The summary of the regression model fit shows that the coefficient estimate of am (transmission type) is -0.8232, which means that one additional increase in am is associated with an average increase of -0.8232 in 1/4 mile time. So the estimated regression equation can be expressed as “1/4 mile time=18.1832-0.8232*am (am=0, 1)“. And p-value is 0.2057, which is larger than 0.05, indicating the regression model as a whole is statistically not significant. Therefore, the linear regression model indicates that automatic transmission automobiles have higher 1/4 mile time than manual transmission cars, but the difference is not significant, proving our previous findings.

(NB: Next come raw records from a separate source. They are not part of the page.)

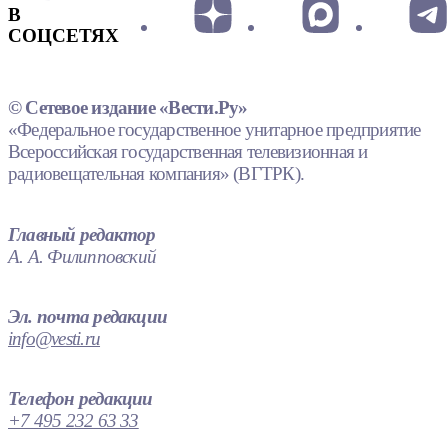
В
СОЦСЕТЯХ
© Сетевое издание «Вести.Ру»
«Федеральное государственное унитарное предприятие
Всероссийская государственная телевизионная и
радиовещательная компания» (ВГТРК).
Главный редактор
А. А. Филипповский
Эл. почта редакции
info@vesti.ru
Телефон редакции
+7 495 232 63 33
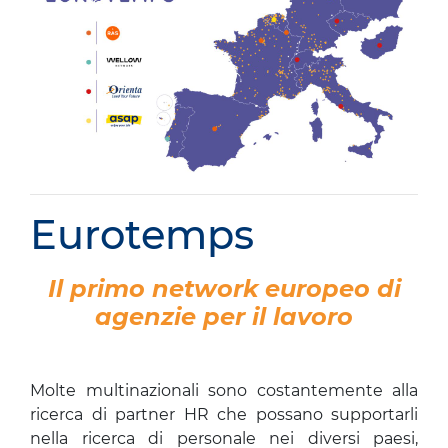
Eurotemps
Il primo network europeo di
agenzie per il lavoro
Molte multinazionali sono costantemente alla
ricerca di partner HR che possano supportarli
nella ricerca di personale nei diversi paesi,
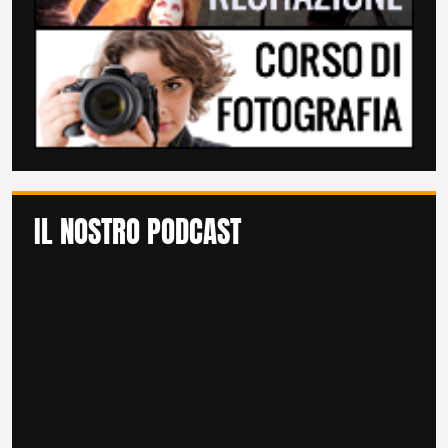
IL NOSTRO PODCAST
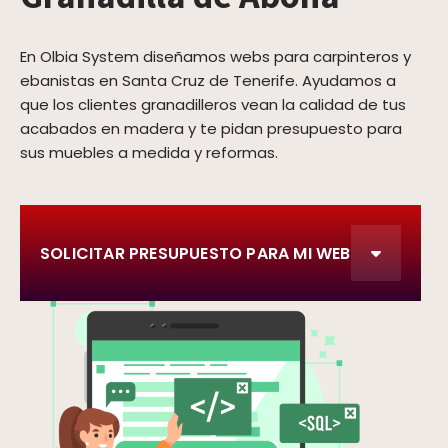
En Olbia System diseñamos webs para carpinteros y
ebanistas en Santa Cruz de Tenerife. Ayudamos a
que los clientes granadilleros vean la calidad de tus
acabados en madera y te pidan presupuesto para
sus muebles a medida y reformas.
SOLICITAR PRESUPUESTO PARA MI WEB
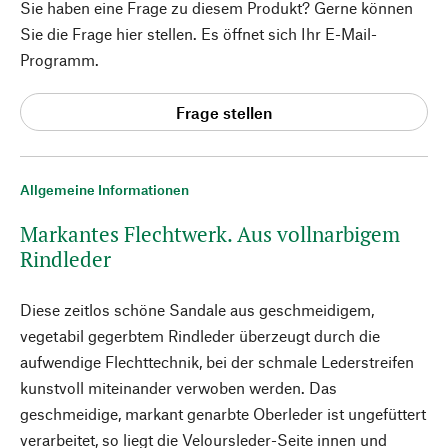
Sie haben eine Frage zu diesem Produkt? Gerne können
Sie die Frage hier stellen. Es öffnet sich Ihr E-Mail-
Programm.
Frage stellen
Allgemeine Informationen
Markantes Flechtwerk. Aus vollnarbigem
Rindleder
Diese zeitlos schöne Sandale aus geschmeidigem,
vegetabil gegerbtem Rindleder überzeugt durch die
aufwendige Flechttechnik, bei der schmale Lederstreifen
kunstvoll miteinander verwoben werden. Das
geschmeidige, markant genarbte Oberleder ist ungefüttert
verarbeitet, so liegt die Veloursleder-Seite innen und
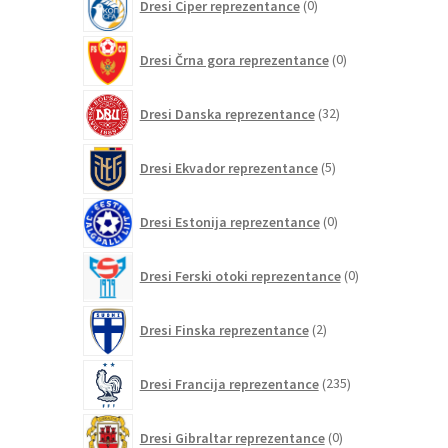
Dresi Ciper reprezentance
0
izdelkov
0
Dresi Črna gora reprezentance
0
izdelkov
32
Dresi Danska reprezentance
32
izdelkov
5
Dresi Ekvador reprezentance
5
izdelkov
0
Dresi Estonija reprezentance
0
izdelkov
0
Dresi Ferski otoki reprezentance
0
izdelkov
2
Dresi Finska reprezentance
2
izdelka
235
Dresi Francija reprezentance
235
izdelkov
0
Dresi Gibraltar reprezentance
0
izdelkov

In conclusion, this report utilizes dataset “mtcars” to analyze automobiles’ performance. And we mainly focus on exploring the relationship between car speed (1/4 mile time) and transmission type. Utilizing graphs of 1/4 mile time and modeling, we can draw the conclusion that automatic transmission cars have higher 1/4 mile time than manual transmission cars, indicating manual transmission cars’ fast speed, but the difference is not significant.